Go to Main Website

One-sided partnerships

WORKERS, FEB 2007 ISSUE

A new TUC report, EPAs: A Threat to Workers, outlines Economic Partnership Agreements being negotiated between the European Union and six regional groupings of African, Caribbean and Pacific (ACP) countries. The report strongly criticises EU external policy for trying to impose liberalisation on those ACP countries.

The report describes how developing country governments could be forced to open markets to imports from the EU, and to privatise essential public services, such as water, health, and education. Vulnerable farmers and producers in some of the world's poorest countries will then be pitted against those in the richest EU countries. Industries and producers unable to compete with EU imports face devastation, with a massive impact on wages and jobs. The report gives examples of how economic liberalisation damages ACP countries and their workers. The International Monetary Fund imposes economic conditions before giving loans or the World Trade Organization sets trade rules. Local industries, including manufacturing and food processing, have collapsed in Zambia, Nigeria, Kenya and Ghana among other countries.
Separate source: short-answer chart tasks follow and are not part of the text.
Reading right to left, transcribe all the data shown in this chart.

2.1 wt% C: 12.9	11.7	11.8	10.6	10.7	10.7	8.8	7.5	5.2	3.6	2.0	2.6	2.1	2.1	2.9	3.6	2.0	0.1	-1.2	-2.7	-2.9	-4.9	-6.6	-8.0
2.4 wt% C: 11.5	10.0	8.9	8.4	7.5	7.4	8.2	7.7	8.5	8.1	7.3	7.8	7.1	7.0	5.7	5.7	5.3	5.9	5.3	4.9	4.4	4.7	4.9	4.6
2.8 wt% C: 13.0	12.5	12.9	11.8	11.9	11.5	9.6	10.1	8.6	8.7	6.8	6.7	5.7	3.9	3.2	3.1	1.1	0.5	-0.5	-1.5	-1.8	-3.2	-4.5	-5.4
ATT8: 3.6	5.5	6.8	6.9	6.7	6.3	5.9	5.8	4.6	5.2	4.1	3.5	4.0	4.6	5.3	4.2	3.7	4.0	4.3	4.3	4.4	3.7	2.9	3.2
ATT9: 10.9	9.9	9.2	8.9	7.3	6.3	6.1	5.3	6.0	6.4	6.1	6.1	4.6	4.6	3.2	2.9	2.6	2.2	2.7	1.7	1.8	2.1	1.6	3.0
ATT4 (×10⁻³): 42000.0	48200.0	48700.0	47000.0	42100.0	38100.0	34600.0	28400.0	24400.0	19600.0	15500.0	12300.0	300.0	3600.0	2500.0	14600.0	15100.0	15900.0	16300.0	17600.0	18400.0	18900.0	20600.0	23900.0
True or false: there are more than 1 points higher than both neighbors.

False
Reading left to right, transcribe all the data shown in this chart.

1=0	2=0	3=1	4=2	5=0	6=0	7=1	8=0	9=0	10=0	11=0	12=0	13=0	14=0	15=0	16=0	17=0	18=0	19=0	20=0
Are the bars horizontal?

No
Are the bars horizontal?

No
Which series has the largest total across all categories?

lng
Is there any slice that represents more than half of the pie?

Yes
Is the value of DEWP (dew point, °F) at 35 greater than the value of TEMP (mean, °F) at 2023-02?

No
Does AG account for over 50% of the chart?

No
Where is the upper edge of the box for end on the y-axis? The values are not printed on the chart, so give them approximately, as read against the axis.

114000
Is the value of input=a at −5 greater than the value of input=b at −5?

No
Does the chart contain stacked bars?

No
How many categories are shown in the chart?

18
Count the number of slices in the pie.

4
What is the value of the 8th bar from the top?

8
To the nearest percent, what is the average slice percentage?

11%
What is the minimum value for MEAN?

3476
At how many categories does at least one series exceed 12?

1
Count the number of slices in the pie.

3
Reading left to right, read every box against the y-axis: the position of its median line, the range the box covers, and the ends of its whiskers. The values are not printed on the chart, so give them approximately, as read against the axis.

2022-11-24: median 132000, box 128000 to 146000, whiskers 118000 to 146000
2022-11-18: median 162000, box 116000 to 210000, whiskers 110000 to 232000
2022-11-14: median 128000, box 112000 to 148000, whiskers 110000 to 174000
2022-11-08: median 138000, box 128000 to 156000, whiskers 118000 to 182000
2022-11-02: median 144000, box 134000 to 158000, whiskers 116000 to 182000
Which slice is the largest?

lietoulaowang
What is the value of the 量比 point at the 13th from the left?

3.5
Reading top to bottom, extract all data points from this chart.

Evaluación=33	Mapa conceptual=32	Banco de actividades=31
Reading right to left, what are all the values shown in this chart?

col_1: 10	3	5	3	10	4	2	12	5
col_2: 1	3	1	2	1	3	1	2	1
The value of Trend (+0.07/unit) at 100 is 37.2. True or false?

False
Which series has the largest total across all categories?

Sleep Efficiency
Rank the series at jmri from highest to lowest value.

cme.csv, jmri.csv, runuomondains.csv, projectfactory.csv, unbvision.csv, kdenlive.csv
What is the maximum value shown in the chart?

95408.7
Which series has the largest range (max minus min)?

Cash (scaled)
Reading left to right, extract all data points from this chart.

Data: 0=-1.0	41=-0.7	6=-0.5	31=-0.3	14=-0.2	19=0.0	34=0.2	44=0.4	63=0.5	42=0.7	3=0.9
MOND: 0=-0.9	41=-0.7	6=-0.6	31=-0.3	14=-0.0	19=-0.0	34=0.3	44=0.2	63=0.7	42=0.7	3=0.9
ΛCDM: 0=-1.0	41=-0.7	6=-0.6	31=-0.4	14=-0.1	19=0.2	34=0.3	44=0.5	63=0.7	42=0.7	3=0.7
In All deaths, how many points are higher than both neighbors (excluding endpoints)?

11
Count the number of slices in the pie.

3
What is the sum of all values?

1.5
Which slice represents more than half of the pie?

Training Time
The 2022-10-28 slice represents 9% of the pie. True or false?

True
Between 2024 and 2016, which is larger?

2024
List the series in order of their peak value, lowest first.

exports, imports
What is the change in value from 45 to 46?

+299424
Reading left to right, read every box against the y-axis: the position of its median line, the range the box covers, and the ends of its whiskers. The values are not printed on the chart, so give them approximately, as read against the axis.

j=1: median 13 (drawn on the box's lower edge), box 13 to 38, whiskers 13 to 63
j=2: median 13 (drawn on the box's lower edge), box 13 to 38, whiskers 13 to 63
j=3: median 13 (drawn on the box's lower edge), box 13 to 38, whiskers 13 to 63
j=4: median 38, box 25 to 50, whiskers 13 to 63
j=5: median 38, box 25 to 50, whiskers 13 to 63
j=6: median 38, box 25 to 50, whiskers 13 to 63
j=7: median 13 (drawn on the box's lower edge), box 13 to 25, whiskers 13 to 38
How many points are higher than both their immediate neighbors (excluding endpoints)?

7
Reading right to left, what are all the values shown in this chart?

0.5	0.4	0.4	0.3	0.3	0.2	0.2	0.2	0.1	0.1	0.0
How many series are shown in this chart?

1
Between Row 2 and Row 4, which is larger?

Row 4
Things are little better where workers keep their jobs. For example, normal working hours in footwear factories in South Africa have increased since free trade policies were adopted. Jobs that were once permanent have become casual. Many developing countries have had to accept the principle of creating Economic Processing Zones where labour standards are deliberately waived to attract foreign investment, meaning few benefits actually reach the people. Tetteh Hormeku, of the Africa Trade Network, summed up this situation: "If EPAs carry through, African countries will have to kiss goodbye to their industrialisation efforts."

This report clearly shows how in its external relations the EU serves the interests of the capitalist class, although the TUC doesn't put it like that. And the EU's internal relations are just as destructive for the working class in its own states – which the TUC certainly doesn't put like that.